Creates a DataSource object. A DataSource references data that can be used to perform create-ml-model , create-evaluation , or create-batch-prediction operations.

create-data-source-from-s3 is an asynchronous operation. In response to create-data-source-from-s3 , Amazon Machine Learning (Amazon ML) immediately returns and sets the DataSource status to PENDING . After the DataSource has been created and is ready for use, Amazon ML sets the Status parameter to COMPLETED . DataSource in the COMPLETED or PENDING state can be used to perform only create-ml-model , create-evaluation or create-batch-prediction operations.

If Amazon ML can't accept the input source, it sets the Status parameter to FAILED and includes an error message in the Message attribute of the get-data-source operation response.

The observation data used in a DataSource should be ready to use; that is, it should have a consistent structure, and missing data values should be kept to a minimum.

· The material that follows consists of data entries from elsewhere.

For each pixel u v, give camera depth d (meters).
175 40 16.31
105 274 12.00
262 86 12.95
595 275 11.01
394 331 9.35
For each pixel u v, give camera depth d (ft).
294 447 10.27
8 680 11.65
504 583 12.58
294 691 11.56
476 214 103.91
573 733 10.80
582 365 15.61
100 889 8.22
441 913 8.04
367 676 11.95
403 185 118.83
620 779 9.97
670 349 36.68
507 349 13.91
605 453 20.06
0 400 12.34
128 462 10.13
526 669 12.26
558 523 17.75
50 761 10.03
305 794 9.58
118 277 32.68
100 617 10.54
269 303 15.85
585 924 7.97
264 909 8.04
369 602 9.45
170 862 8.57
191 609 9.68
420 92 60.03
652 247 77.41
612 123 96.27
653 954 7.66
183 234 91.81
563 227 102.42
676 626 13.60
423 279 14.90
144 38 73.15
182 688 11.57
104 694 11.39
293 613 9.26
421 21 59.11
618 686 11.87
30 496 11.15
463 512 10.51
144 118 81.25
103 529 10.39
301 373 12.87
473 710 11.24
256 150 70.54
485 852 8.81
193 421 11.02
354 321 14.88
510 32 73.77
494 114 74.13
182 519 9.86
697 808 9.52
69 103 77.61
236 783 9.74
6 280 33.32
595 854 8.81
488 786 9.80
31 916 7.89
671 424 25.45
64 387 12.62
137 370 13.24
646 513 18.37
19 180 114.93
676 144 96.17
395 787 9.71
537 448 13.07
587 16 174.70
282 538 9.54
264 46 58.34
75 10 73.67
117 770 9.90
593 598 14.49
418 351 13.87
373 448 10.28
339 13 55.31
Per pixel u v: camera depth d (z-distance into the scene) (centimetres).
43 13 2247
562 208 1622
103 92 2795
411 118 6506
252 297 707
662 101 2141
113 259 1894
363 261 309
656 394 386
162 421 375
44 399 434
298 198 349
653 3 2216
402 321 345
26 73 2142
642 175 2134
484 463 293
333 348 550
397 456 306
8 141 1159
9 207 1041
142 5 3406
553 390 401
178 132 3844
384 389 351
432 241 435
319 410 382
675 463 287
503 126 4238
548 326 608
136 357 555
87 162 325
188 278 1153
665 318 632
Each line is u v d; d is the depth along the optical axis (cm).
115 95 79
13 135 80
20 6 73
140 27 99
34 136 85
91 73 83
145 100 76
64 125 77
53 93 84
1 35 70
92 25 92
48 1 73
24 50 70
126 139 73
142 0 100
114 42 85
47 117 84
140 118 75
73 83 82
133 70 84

The observation data must reside in one or more .csv files in an Amazon Simple Storage Service (Amazon S3) location, along with a schema that describes the data items by name and type. The same schema must be used for all of the data files referenced by the DataSource .

After the DataSource has been created, it's ready to use in evaluations and batch predictions. If you plan to use the DataSource to train an MLModel , the DataSource also needs a recipe. A recipe describes how each input variable will be used in training an MLModel . Will the variable be included or excluded from training? Will the variable be manipulated; for example, will it be combined with another variable or will it be split apart into word combinations? The recipe provides answers to these questions.

--data-source-id <value>
[--data-source-name <value>]
--data-spec <value>
[--compute-statistics | --no-compute-statistics]
[--cli-input-json <value>]
[--generate-cli-skeleton <value>]


--data-source-id (string)

A user-supplied identifier that uniquely identifies the DataSource .

--data-source-name (string)

A user-supplied name or description of the DataSource .

--data-spec (structure)

The data specification of a DataSource :

  • DataLocationS3 - The Amazon S3 location of the observation data.
  • DataSchemaLocationS3 - The Amazon S3 location of the DataSchema .
  • DataSchema - A JSON string representing the schema. This is not required if DataSchemaUri is specified.
  • DataRearrangement - A JSON string that represents the splitting and rearrangement requirements for the Datasource . Sample - "{\"splitting\":{\"percentBegin\":10,\"percentEnd\":60}}"

Shorthand Syntax:


JSON Syntax:

  "DataLocationS3": "string",
  "DataRearrangement": "string",
  "DataSchema": "string",
  "DataSchemaLocationS3": "string"

--compute-statistics | --no-compute-statistics (boolean)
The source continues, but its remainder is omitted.